Et les crampes dans tout cela ?
On définit les crampes comme des « contractions musculaires involontaires et douloureuses ». La chaleur et les efforts prolongés sont des circonstances très propices aux crampes. Par contre, bien que souvent incriminés comme agents responsables, le manque de sel et l’accumulation de l’acide lactique ne sont pas directement responsables de l’apparition des crampes comme le démontrent plusieurs études. En fait, la propension à souffrir de crampes varie selon les individus (certains en ont souvent, d’autre jamais), selon les sports et selon les muscles considérés. Il est par exemple curieux de constater que les crampes «  d’effort » se situent souvent au niveau des membres inférieurs impliqués dans l’activité. A l’inverse, on note moins fréquemment de crampes au niveau des membres supérieurs dans des sports qui pourtant sollicitent considérablement les muscles des bras ou avant-bras ( kayak, natation notamment). Certains sites anatomiques se révèlent donc plus souvent concernés que d’autres.

La crampe se manifeste en réalité dès lors qu’un des maillons des évènements qui contribuent à la contraction musculaire ne fonctionne plus. Il peut s’agir d’une interruption de l’influx nerveux qui descend du cerveau vers le muscle comme d’une faiblesse du muscle en lui-même. Notons que quelque soit l’origine exacte de la crampe, une altération des échanges minéraux est souvent impliquées. De là le rôle des aliments dans la nutrition et la micro-nutrition des tissus musculaires. Il faut dès lors veiller à bien se ravitailler en sucre et à ne pas abuser de caféine. En effet, la crampe frappe souvent au bout d’un délai qui correspond à l’épuisement du glycogène, et touche également ceux qui omettent de consommer suffisamment de glucides en cours d’activité. Inversement, le coureur sujet aux crampes voit celles-ci disparaître ou se raréfier dès lors qu’il pense à se ravitailler davantage et qu’il veille à scrupuleusement adopter une alimentation hyper glucidique avant l’épreuve.

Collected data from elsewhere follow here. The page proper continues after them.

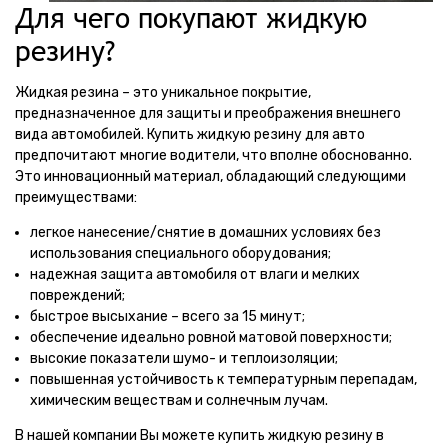
Для чего покупают жидкую
резину?
Жидкая резина – это уникальное покрытие,
предназначенное для защиты и преображения внешнего
вида автомобилей. Купить жидкую резину для авто
предпочитают многие водители, что вполне обоснованно.
Это инновационный материал, обладающий следующими
преимуществами:
легкое нанесение/снятие в домашних условиях без
использования специального оборудования;
надежная защита автомобиля от влаги и мелких
повреждений;
быстрое высыхание – всего за 15 минут;
обеспечение идеально ровной матовой поверхности;
высокие показатели шумо- и теплоизоляции;
повышенная устойчивость к температурным перепадам,
химическим веществам и солнечным лучам.
В нашей компании Вы можете купить жидкую резину в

Enfin, les crampes survenant au repos et plus particulièrement la nuit, peuvent résulter de déficits chroniques, car dès lors tout le processus de contraction en pâtit. On peut pointer du doigt les carences en vitamine B1, B2 ou encore en magnésium et potassium. Une alimentation trop monotone, pauvre en glucides complexes, en fruits, en légumes et trop axée sur les aliments raffinés, les surgelés, les plats tout prêts ou les fast-foods accroît un tel risque.